Page images and extracted text:
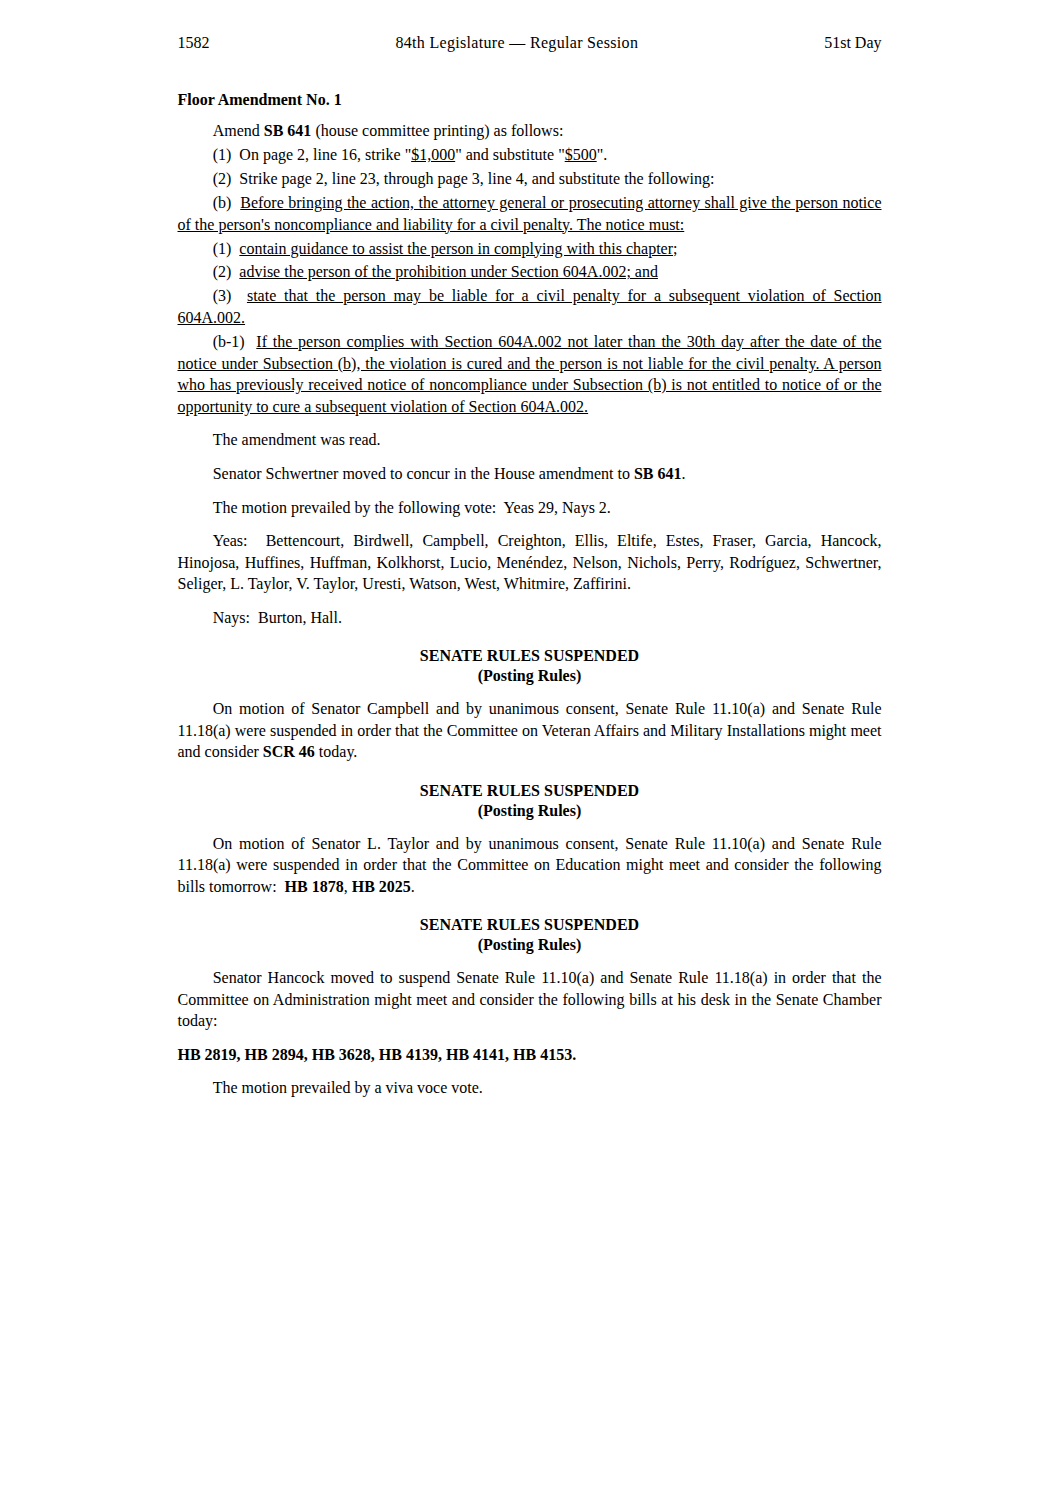1582 84th Legislature — Regular Session 51st Day
Floor Amendment No. 1
Amend SB 641 (house committee printing) as follows:
(1) On page 2, line 16, strike "$1,000" and substitute "$500".
(2) Strike page 2, line 23, through page 3, line 4, and substitute the following:
(b) Before bringing the action, the attorney general or prosecuting attorney shall give the person notice of the person's noncompliance and liability for a civil penalty. The notice must:
(1) contain guidance to assist the person in complying with this chapter;
(2) advise the person of the prohibition under Section 604A.002; and
(3) state that the person may be liable for a civil penalty for a subsequent violation of Section 604A.002.
(b-1) If the person complies with Section 604A.002 not later than the 30th day after the date of the notice under Subsection (b), the violation is cured and the person is not liable for the civil penalty. A person who has previously received notice of noncompliance under Subsection (b) is not entitled to notice of or the opportunity to cure a subsequent violation of Section 604A.002.
The amendment was read.
Senator Schwertner moved to concur in the House amendment to SB 641.
The motion prevailed by the following vote: Yeas 29, Nays 2.
Yeas: Bettencourt, Birdwell, Campbell, Creighton, Ellis, Eltife, Estes, Fraser, Garcia, Hancock, Hinojosa, Huffines, Huffman, Kolkhorst, Lucio, Menéndez, Nelson, Nichols, Perry, Rodríguez, Schwertner, Seliger, L. Taylor, V. Taylor, Uresti, Watson, West, Whitmire, Zaffirini.
Nays: Burton, Hall.
SENATE RULES SUSPENDED(Posting Rules)
On motion of Senator Campbell and by unanimous consent, Senate Rule 11.10(a) and Senate Rule 11.18(a) were suspended in order that the Committee on Veteran Affairs and Military Installations might meet and consider SCR 46 today.
SENATE RULES SUSPENDED(Posting Rules)
On motion of Senator L. Taylor and by unanimous consent, Senate Rule 11.10(a) and Senate Rule 11.18(a) were suspended in order that the Committee on Education might meet and consider the following bills tomorrow: HB 1878, HB 2025.
SENATE RULES SUSPENDED(Posting Rules)
Senator Hancock moved to suspend Senate Rule 11.10(a) and Senate Rule 11.18(a) in order that the Committee on Administration might meet and consider the following bills at his desk in the Senate Chamber today:
HB 2819, HB 2894, HB 3628, HB 4139, HB 4141, HB 4153.
The motion prevailed by a viva voce vote.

• BRIEF
Copy the records exactly, leaving out every picture.

• TASK RESPONSE
1582 84th Legislature — Regular Session 51st Day
Floor Amendment No. 1
Amend SB 641 (house committee printing) as follows:
(1) On page 2, line 16, strike "$1,000" and substitute "$500".
(2) Strike page 2, line 23, through page 3, line 4, and substitute the following:
(b) Before bringing the action, the attorney general or prosecuting attorney shall give the person notice of the person's noncompliance and liability for a civil penalty. The notice must:
(1) contain guidance to assist the person in complying with this chapter;
(2) advise the person of the prohibition under Section 604A.002; and
(3) state that the person may be liable for a civil penalty for a subsequent violation of Section 604A.002.
(b-1) If the person complies with Section 604A.002 not later than the 30th day after the date of the notice under Subsection (b), the violation is cured and the person is not liable for the civil penalty. A person who has previously received notice of noncompliance under Subsection (b) is not entitled to notice of or the opportunity to cure a subsequent violation of Section 604A.002.
The amendment was read.
Senator Schwertner moved to concur in the House amendment to SB 641.
The motion prevailed by the following vote: Yeas 29, Nays 2.
Yeas: Bettencourt, Birdwell, Campbell, Creighton, Ellis, Eltife, Estes, Fraser, Garcia, Hancock, Hinojosa, Huffines, Huffman, Kolkhorst, Lucio, Menéndez, Nelson, Nichols, Perry, Rodríguez, Schwertner, Seliger, L. Taylor, V. Taylor, Uresti, Watson, West, Whitmire, Zaffirini.
Nays: Burton, Hall.
SENATE RULES SUSPENDED(Posting Rules)
On motion of Senator Campbell and by unanimous consent, Senate Rule 11.10(a) and Senate Rule 11.18(a) were suspended in order that the Committee on Veteran Affairs and Military Installations might meet and consider SCR 46 today.
SENATE RULES SUSPENDED(Posting Rules)
On motion of Senator L. Taylor and by unanimous consent, Senate Rule 11.10(a) and Senate Rule 11.18(a) were suspended in order that the Committee on Education might meet and consider the following bills tomorrow: HB 1878, HB 2025.
SENATE RULES SUSPENDED(Posting Rules)
Senator Hancock moved to suspend Senate Rule 11.10(a) and Senate Rule 11.18(a) in order that the Committee on Administration might meet and consider the following bills at his desk in the Senate Chamber today:
HB 2819, HB 2894, HB 3628, HB 4139, HB 4141, HB 4153.
The motion prevailed by a viva voce vote.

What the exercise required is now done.